Allen voran steht die, im Februar 2016 durch Yanis Varoufakis vorgestellte, paneuropäische Bewegung „Democracy in Europe Movement 2025“ (Kurz: DiEM25). Diese Bewegung versteht sich nicht als Partei, sondern als ein Netzwerk, das die Demokratisierung Europas fordert. Im Manifest der Bewegung wird das bestehende System scharf kritisiert und festgestellt, dass die Demokratie aus der politischen Entscheidungsfindung genommen wurde. „Eine Verschwörung kurzsichtiger Politiker, ökonomisch naiver Beamter und in Finanzdingen inkompetenter ‚Experten‘ unterwirft sich sklavisch den Beschlüssen der Finanz- und Industriekonzerne, entfremdet die Europäer einander und schürt eine gefährliche, europafeindliche Stimmung. Stolze Völker werden gegeneinander aufgestachelt. Nationalismus, Extremismus und Rassismus erwachen wieder“, liest man. Und nur eine Demokratisierung könne das Auseinanderbrechen Europas vermeiden. Auch das Blockupy-Bündnis in Deutschland protestiert gegen die Missstände in der Europapolitik, unter anderem im Jahre 2015 mit einer groß angelegten Aktion vor der Europäischen Zentralbank und bald auch vor dem Arbeitsministerium.

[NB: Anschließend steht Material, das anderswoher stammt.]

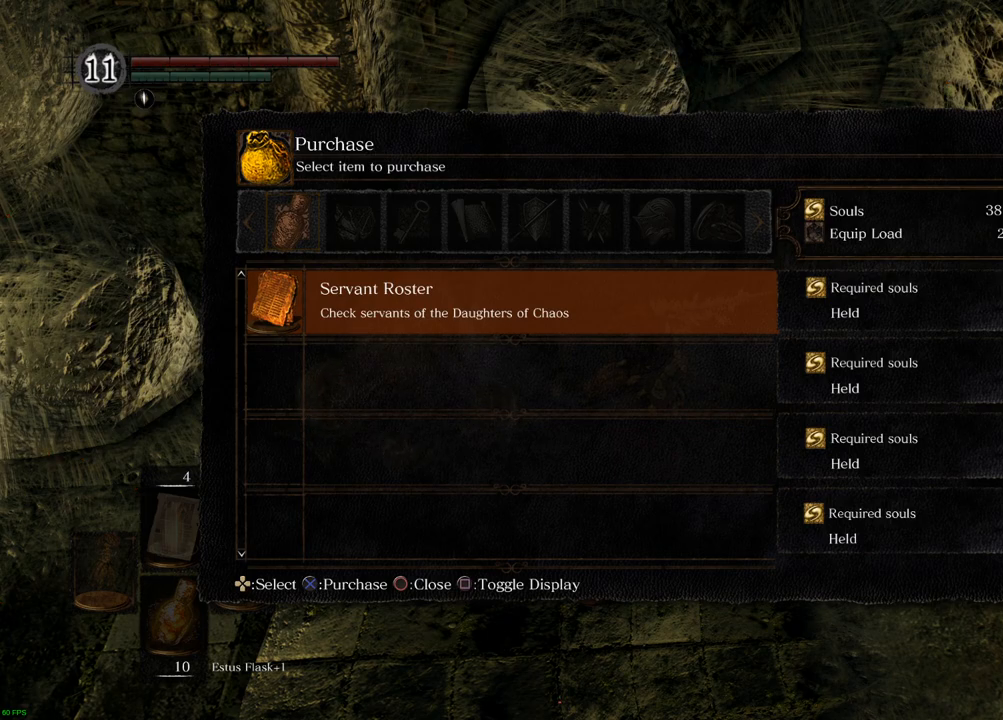
{"buttons": [], "left_stick": "center", "right_stick": "center", "events": []}
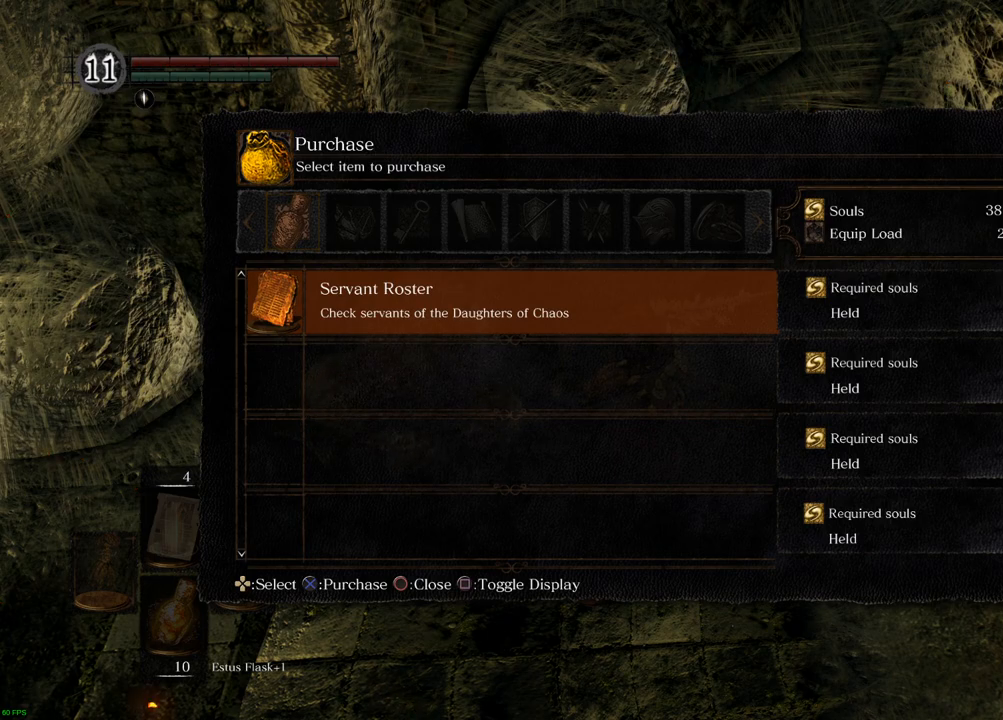
{"buttons": [], "left_stick": "center", "right_stick": "center", "events": []}
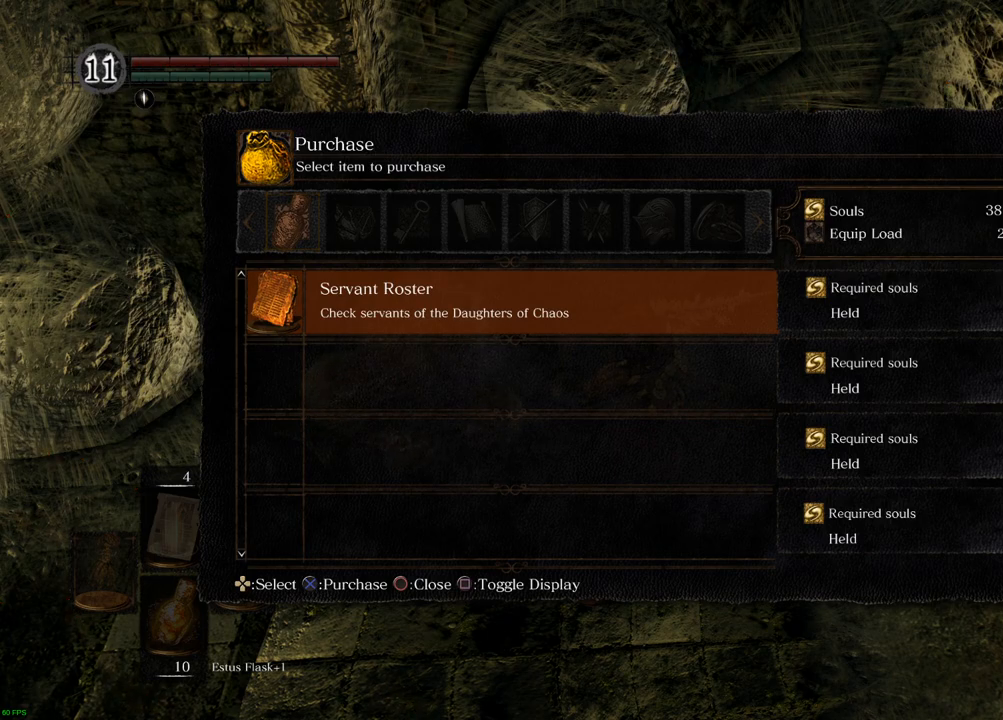
{"buttons": [], "left_stick": "center", "right_stick": "center", "events": []}
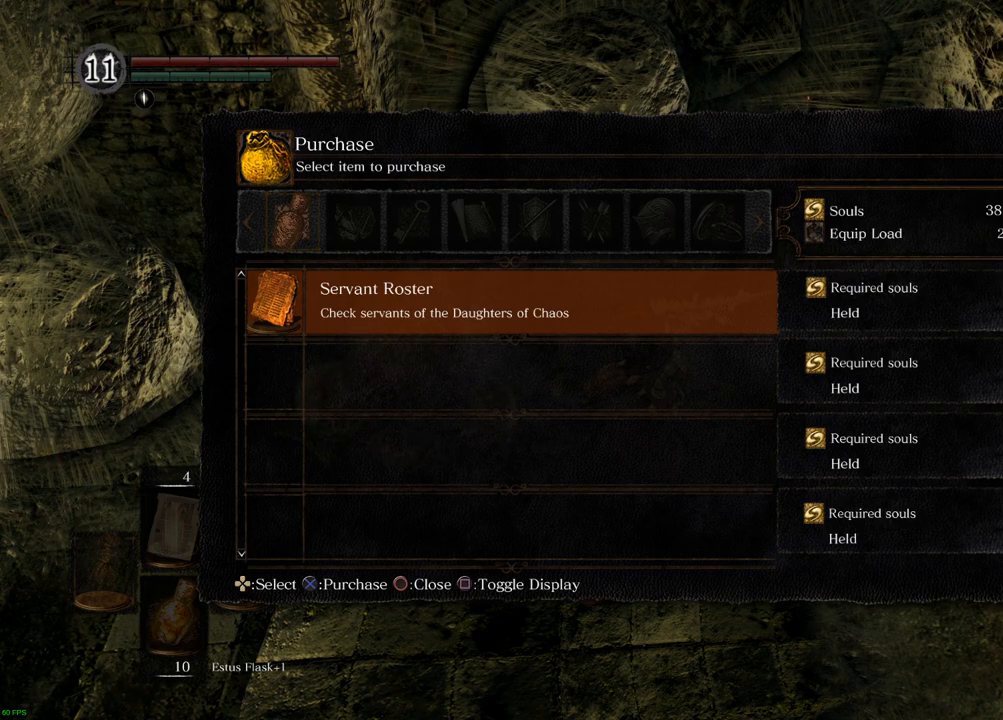
{"buttons": [], "left_stick": "center", "right_stick": "center", "events": []}
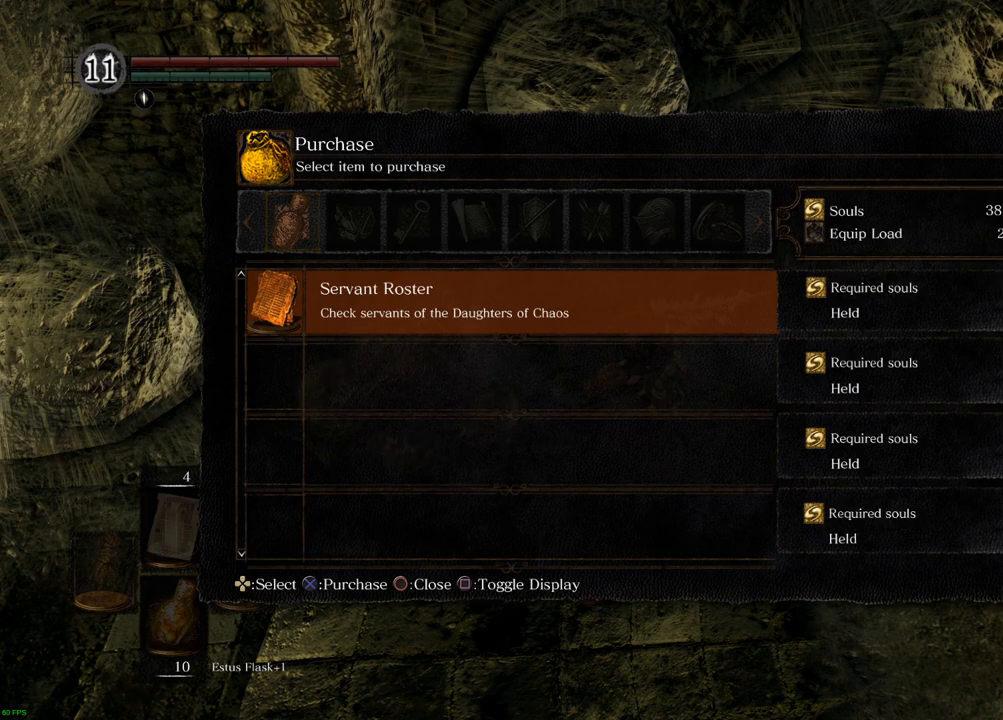
{"buttons": ["CROSS"], "left_stick": "center", "right_stick": "center", "events": [[450, "CROSS", "down"]]}
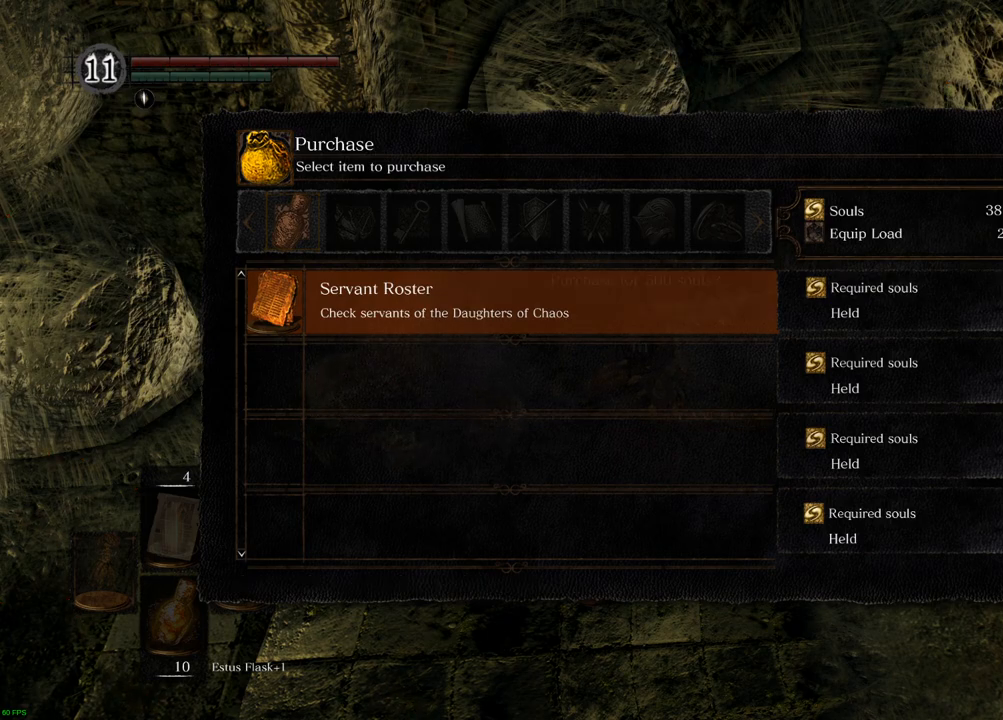
{"buttons": [], "left_stick": "center", "right_stick": "center", "events": [[33, "CROSS", "up"], [367, "DPAD_LEFT", "down"], [483, "DPAD_LEFT", "up"]]}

Um die Ungleichheiten europaweit zu reduzieren, müsste die Politik den Sozialindikatoren sehr viel mehr Gewicht beimessen. Und das in vielen Dimensionen, wie die Studie „Soziale Gerechtigkeit in der EU 2015“ der Bertelsmann-Stiftung zeigt. Vermeidung von Kinderarmut und der gerechte Zugang zu Bildung kann die Chancengleichheit der jungen Generationen erhöhen. Gleichzeitig müssen ein höheres Beschäftigungsniveau und sichere Arbeitsverhältnisse geschaffen werden. Jeder Bürger der EU sollte Zugang zu guter und bezahlbarer Gesundheitsversorgung haben. Generationengerechtigkeit kann durch Investitionen in die Chancen von Familien durch bessere Betreuungsplätze für Kinder und durch eine Reduzierung der öffentlichen Verschuldung erreicht werden. Und die Politik darf sich nicht nur mit einigen dieser Aspekte beschäftigen, sie alle greifen ineinander und können nicht isoliert gesehen werden. Es war immer ein Teilziel der EU, das Wohlergehen der ihr angehörigen Völker zu gewährleisten. Gleichheit und Gerechtigkeit sind dafür unerlässlich. Doch wird sich diese Gleichheit nicht alleine durch ökonomischen Wohlstand einstellen. Eher ist es andersrum. Höhere Zufriedenheit und größere Gleichheit führen laut Studien letztlich auch zu größerem Wirtschaftswachstum.